А вот что все эти три кейса объединяет, так это то, что нынешнюю тенденцию антикоррупционной борьбы можно охарактеризовать следующим образом: если ты сделал доброе дело для своей страны в критические моменты, тебе не избежать наказания. По крайней мере так оно может выглядеть со стороны, если внимательно присмотреться. И это, к сожалению, очень плохой сигнал, потому что после случившегося со мной и другими желающих пойти на государственную службу и буквально спасать страну будет меньше и меньше. Тогда уж лучше сообщать о вакансиях на госслужбе откровенно: "Достойная зарплата, дружный коллектив и уголовное дело в конце". Особенно это касается так называемых "расстрельных должностей", каковой была моя, – исторически это такая должность, когда рано или поздно к тебе возникнут вопросы, несмотря на то, действительно ли ты виноват. Я об этом знал, но нужно было работать на нашу обороноспособность.

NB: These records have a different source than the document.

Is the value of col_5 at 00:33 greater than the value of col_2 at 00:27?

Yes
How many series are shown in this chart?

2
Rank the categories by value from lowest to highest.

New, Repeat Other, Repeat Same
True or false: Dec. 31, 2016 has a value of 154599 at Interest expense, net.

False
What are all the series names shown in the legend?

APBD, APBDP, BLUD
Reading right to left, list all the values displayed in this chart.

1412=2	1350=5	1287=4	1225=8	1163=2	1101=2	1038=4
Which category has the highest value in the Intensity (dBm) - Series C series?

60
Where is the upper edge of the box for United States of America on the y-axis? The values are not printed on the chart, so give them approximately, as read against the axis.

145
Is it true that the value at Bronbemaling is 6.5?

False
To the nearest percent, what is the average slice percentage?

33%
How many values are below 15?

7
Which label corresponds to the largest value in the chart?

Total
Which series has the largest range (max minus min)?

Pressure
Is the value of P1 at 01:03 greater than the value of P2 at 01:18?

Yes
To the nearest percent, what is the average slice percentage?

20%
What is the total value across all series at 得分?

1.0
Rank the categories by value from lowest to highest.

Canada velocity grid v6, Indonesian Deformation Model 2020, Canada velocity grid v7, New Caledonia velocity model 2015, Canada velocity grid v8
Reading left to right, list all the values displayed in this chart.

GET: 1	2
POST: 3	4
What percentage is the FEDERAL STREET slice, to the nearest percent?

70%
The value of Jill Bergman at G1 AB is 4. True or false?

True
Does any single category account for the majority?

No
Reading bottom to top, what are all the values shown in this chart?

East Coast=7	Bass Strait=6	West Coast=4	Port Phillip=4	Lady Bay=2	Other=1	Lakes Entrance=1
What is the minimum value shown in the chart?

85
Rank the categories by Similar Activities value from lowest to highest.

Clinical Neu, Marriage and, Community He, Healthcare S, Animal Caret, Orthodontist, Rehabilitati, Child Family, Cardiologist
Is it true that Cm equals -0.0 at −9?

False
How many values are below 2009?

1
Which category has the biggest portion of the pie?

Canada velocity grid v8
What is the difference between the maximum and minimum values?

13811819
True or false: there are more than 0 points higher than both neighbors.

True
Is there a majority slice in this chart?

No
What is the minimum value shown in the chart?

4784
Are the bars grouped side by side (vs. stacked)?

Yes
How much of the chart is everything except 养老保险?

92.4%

Не думаю, что все это верный путь для государства, которое отстаивает свою независимость и является страной – кандидатом в члены Евросоюза. И, конечно, мы очень нуждаемся в реформе судебной системы, которая должна не только следовать букве закона, но и выносить справедливые решения, потому что закон без справедливости – это инструмент репрессий.